Bea Edwards, executive director and international director of the Government Accountability Project (GAP), concurs with Muhammad’s analysis, saying that Bank officials have to be shamed and punished financially before the Bank will change because over the last 30 years, officials have been incapable or unwilling to correct these egregious problems.

“We began looking at this issue in 2009 because a whistle-blower came to us with the claim that this person was about to lose a job because of discriminatory practices,” Edwards said. “We did a study in 2010, as well as surveys. We found that the worse racial discrimination was directed at African-Americans. Whenever we asked about them, people would automatically begin counting on their fingers. Yet there are more than 1,000 Americans in professional grade positions.”

According to a 2005 Staff Association's report, Muhammad said, in a span of five years, more than 450 victims of racial discrimination filed complaints with the office of the Bank's Senior Advisor for Racial Equality. Since then the Bank stopped disclosing the number of black complainants. The policy is: "if the evidence exposes a disgraceful culture, kill the evidence and let the culture live."

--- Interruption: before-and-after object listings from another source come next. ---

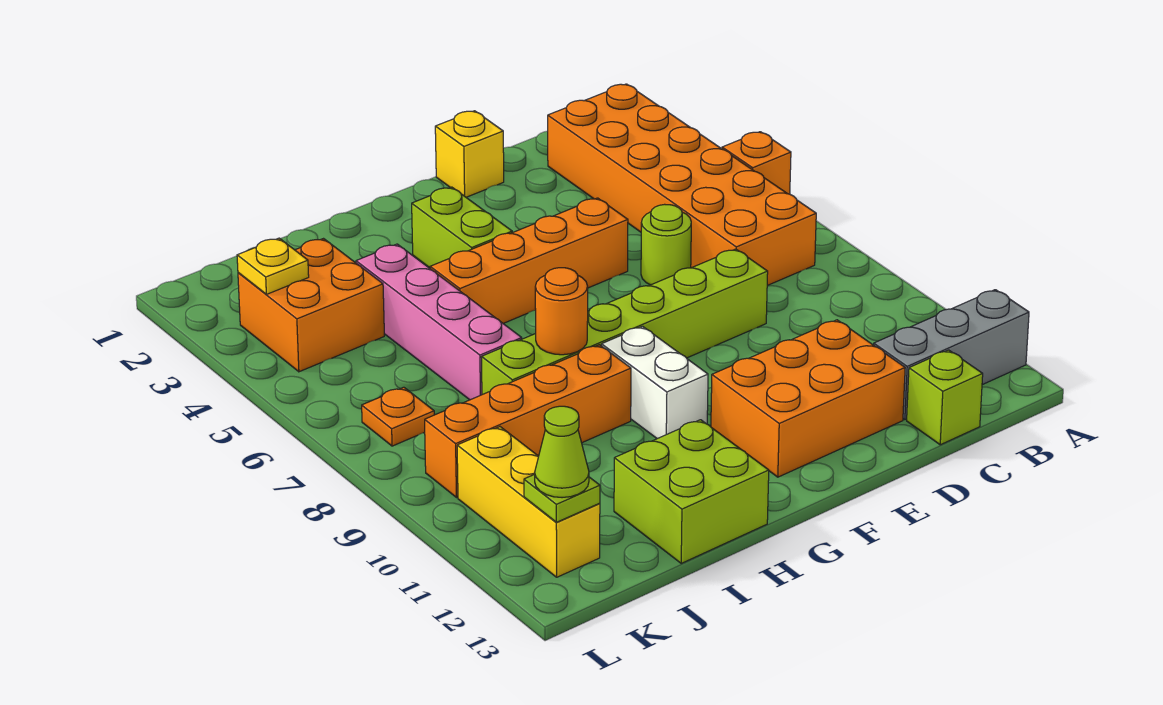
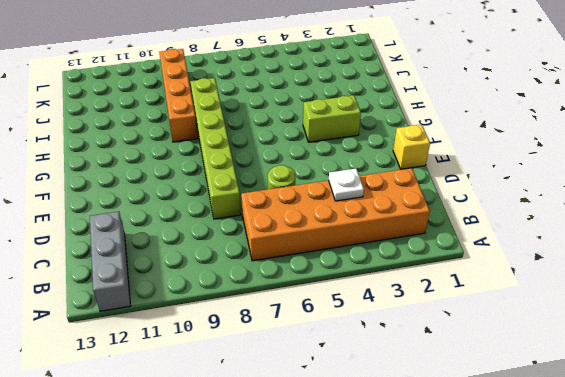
white plate C4 level 2 -> none
none -> orange brick A5 level 1
none -> lime brick C13 level 1
none -> orange brick D11:F12 level 1

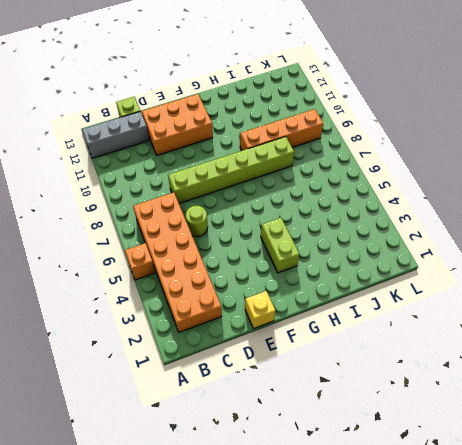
none -> orange brick E5:H5 level 1
none -> white brick G9:G10 level 1
none -> lime brick H12:I13 level 1

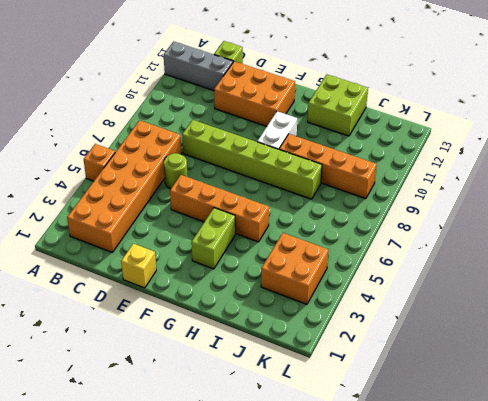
none -> pink brick I4:I7 level 1
none -> orange plate K7 level 1
none -> yellow brick K10:K12 level 1

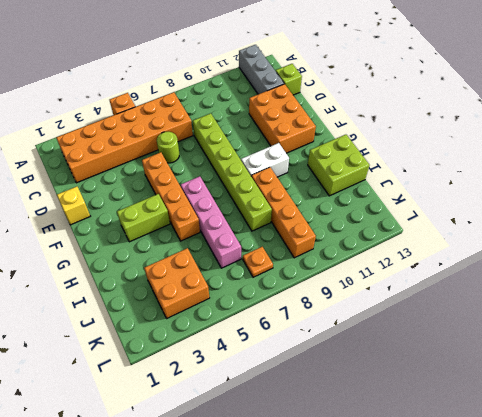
pink brick G6:J6 level 1 -> pink brick I4:I7 level 1
none -> yellow brick K10:K12 level 1
none -> orange round brick H8 level 2
none -> yellow plate K3 level 2

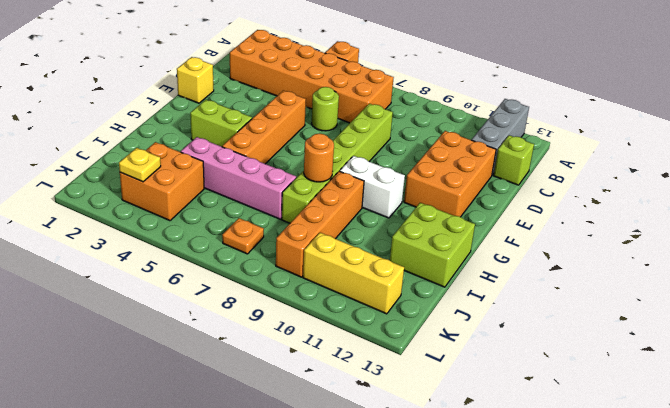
none -> lime plate K12 level 2
none -> lime cone K12 level 3

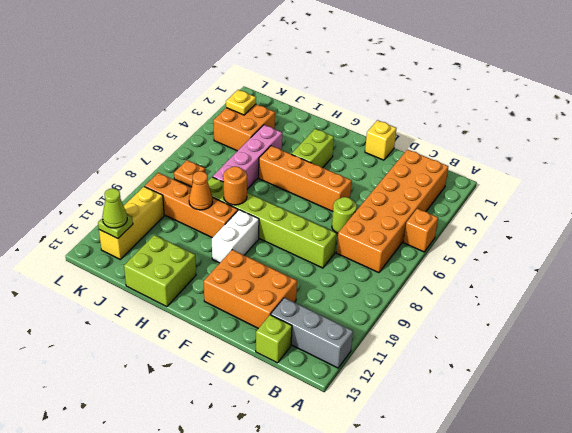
orange cone I9 level 2 -> none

And Edwards notes that a 2009 GAP report documented what she regards as two disturbing phenomena: That a review of documents over the course of 12 years (1996-2009) reveals that a World Bank tribunal failed to find discrimination in any of the 21 racial discrimination cases filed by black staff.

“Given the fact that a series of studies have found systemic discrimination within the institution, and that the Bank's own data reveal racial differentials, this record at the tribunal is disturbing,” she said.

Parenthetically, she said, the tribunal dismissed all five additional cases it reviewed since 2009, maintaining its 100 percent rejection rate.

Also, the report noted, "Although the number of cases reviewed was not large enough to draw general conclusions, it appears that staff members of African heritage who allege discrimination are unlikely to receive vindication before the tribunal. In contrast, complainants of other races who allege racial discrimination or applicants claiming reverse discrimination have better prospects for compensation awards."

Edwards said she thinks there are contributing factors inside the institution that may affect factors that lead up to hiring. One excuse Bank officials offer, she said, is that the African Bank population is not as exposed to the type of education or career experience the Bank requires.

“The problem is not just recruitment,” Edwards said. “African-Americans face a disadvantage in retention and promotion. And they’re less likely to stay on for a career.”

“There is a lack of political will at senior levels.”

So disturbed is Edwards at what GAP reports and surveys revealed, she wrote in the publication Foreign Policy in Focus that “the pattern of discrimination at the World Bank and the lack of vindication for complainants at the tribunal translate into an environment of lawlessness and impunity where breathtakingly racist incidents can still occur.”

The case has attracted the attention of the Congressional Black Caucus, Reps. Eleanor Holmes Norton, Barbara Lee, the Rev. Jesse Jackson and the National Action Network. Nothing, so far, has pushed the Bank to reverse course.